Be not afraid!" John Paul II declared on his first day as pope in 1978, echoing the message of Christ to his disciples. With those three words, this extraordinary man offered people of all faiths comfort and courage in an uncertain world. Now, they are words to remember him by. Pope John Paul II died April 2 at the age of 84. He was buried Friday. "Pope John Paul II, a man of the Church, now belongs to the ages," said New Orleans Archbishop Alfred Hughes.
The best of John Paul's legacy for New Orleans can be found in the countless people inspired by his personal appeal, his emphasis on human rights and peace, and his pioneering work for interfaith unity. Locally, the outpouring of memorial tributes has been profound for a city with the second-oldest Catholic diocese in the United States (established April 25, 1793). Our city enjoyed special ties to this pontiff. Former U.S. Rep. Lindy Boggs of New Orleans served as U.S. Ambassador to the Holy See from 1997 to 2001. In addition, New Orleans was one of eight cities on the pope's 1987 tour of the United States.
Our city was chosen for the "size and strength" of its Catholic education system, then-Archbishop Philip Hannan said at the time. That system includes Ursuline Academy, the nation's oldest Catholic girls school, and Xavier University, the only black Catholic university in the United States. The pope's stop here was billed as a three-day pastoral visit, but tens of thousands of youths cheered him as if he were a rock star, evoking the earlier Time magazine headline, "John Paul, Superstar."
John Paul addressed a rally of 60,000 young people in the Superdome. He also delivered an outdoor Mass for 300,000 worshippers at the University of New Orleans' Lakefront campus. An aspiring theater actor before his call to the priesthood as a young man in Nazi-occupied Poland, the pope delighted New Orleans with his wisdom and humor. (He was photographed trying on a feathered Mardi Gras mask.)
He even surprised himself. Over lunch at Hannan's residence, the pope was still marveling over the "wildly enthusiastic" crowd of 60,000 people who came to see him at a previous stop in Columbia, S.C. -- the majority of whom were Southern Baptists, Oscar Lipscomb, the archbishop of Mobile, Ala., later wrote.
John Paul's accomplishments for interfaith unity will resonate with New Orleans' diverse population for years to come. He built bridges to Jews and Muslims, apologizing for both the Church's history of anti-Semitism and for the Crusades, respectively. He called for a Palestinian homeland, and he denounced the war in Iraq. He also made a public appeal for calm and the protection of Muslim families during the fearful days following 9/11.
The day after John Paul's death, Hughes conducted a special Mass at St. Louis Cathedral, combining memorial services for the pontiff and for local victims of crime and violence.
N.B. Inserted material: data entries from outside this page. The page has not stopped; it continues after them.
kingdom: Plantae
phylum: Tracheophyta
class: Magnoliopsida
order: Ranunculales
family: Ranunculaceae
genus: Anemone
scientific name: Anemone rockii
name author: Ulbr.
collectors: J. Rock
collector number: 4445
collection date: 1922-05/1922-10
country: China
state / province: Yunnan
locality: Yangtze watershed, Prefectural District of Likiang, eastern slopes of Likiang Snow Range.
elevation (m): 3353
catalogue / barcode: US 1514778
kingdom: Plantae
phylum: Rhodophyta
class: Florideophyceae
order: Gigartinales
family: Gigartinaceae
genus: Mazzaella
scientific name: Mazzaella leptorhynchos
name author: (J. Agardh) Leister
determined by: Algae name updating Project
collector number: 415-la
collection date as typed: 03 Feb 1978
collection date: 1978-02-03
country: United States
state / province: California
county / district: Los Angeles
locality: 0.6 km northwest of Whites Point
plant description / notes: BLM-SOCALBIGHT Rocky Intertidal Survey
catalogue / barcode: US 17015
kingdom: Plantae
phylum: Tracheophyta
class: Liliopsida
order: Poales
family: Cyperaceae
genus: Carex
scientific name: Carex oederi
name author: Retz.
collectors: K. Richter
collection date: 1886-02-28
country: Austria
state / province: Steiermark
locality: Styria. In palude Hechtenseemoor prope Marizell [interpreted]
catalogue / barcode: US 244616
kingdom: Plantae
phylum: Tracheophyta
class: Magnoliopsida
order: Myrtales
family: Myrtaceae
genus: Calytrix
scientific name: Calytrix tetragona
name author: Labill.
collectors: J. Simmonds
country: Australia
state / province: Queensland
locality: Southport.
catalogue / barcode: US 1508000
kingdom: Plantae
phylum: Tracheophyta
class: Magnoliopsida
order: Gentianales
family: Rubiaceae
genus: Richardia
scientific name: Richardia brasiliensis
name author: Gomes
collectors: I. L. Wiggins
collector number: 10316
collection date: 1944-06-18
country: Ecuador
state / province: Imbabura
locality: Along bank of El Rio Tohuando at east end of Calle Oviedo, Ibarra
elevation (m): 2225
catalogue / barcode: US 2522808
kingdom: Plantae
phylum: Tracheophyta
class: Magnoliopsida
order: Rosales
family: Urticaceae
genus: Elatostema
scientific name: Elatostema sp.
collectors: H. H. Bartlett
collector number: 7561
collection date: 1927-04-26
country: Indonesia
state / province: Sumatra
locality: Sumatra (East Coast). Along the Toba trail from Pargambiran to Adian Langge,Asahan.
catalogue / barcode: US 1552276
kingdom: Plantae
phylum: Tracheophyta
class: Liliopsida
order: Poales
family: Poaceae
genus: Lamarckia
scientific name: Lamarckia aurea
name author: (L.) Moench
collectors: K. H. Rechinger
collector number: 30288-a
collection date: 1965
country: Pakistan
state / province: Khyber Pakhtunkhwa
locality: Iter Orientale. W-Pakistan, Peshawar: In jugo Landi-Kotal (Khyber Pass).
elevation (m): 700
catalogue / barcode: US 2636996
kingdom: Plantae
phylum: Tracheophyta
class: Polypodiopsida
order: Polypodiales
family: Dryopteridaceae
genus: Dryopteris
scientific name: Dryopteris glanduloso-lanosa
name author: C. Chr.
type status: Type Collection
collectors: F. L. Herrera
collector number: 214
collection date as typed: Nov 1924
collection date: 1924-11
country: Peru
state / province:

Hughes reminded the standing-room-only crowd of the pope's courageous response following the attempt on his life in 1981. Who among us could forgive a professional assassin for shooting us in the stomach? John Paul did. He visited the deranged man in prison, prayed with him, comforted him and kept their conversation confidential.
The pope's courage and compassion are reflected in the Church's "Restorative Justice" project in Louisiana, which seeks redress for crime victims and acknowledgment of fault from offenders. It is the kind of thoughtful policy that we have said should be extended to victims of priestly sexual abuse. ("A Chance for Justice," June 11, 2002). Other challenges facing the Church include its opposition to contraception -- a policy that is difficult to reconcile with the need for family planning among the world's poorest people and arguably contributes to the spread of HIV/AIDS. Although John Paul stands tall in the hearts of Catholics and non-Catholics alike, the Church's conservative stands on some social issues and the corrosive effects of the priest sex-abuse scandals will be the more controversial parts of his legacy.
Ours is a poor state, and the Church is feeling that strain. Since the pope's visit in 1987, the eight parishes covered by the New Orleans Archdiocese have lost nearly 78,000 residents. According to its own figures, the archdiocese has lost nearly 45,000 parishioners during the same period. There are 121 fewer priests than when John Paul visited. Facing numbers like these in communities around the world, the Church may debate its policies prohibiting women priests and married priests. Tradition mandates that the election of a pope's successor begin no sooner than 15 days after his death. The College of Cardinals will begin the process April 18. As the world waits for a new pope, we should follow John Paul's example and engage in constructive discussions on how the interfaith community can overcome cultural and theological differences to help those who most need us. We should not forget the words with which John Paul II greeted us in 1978: Be not afraid.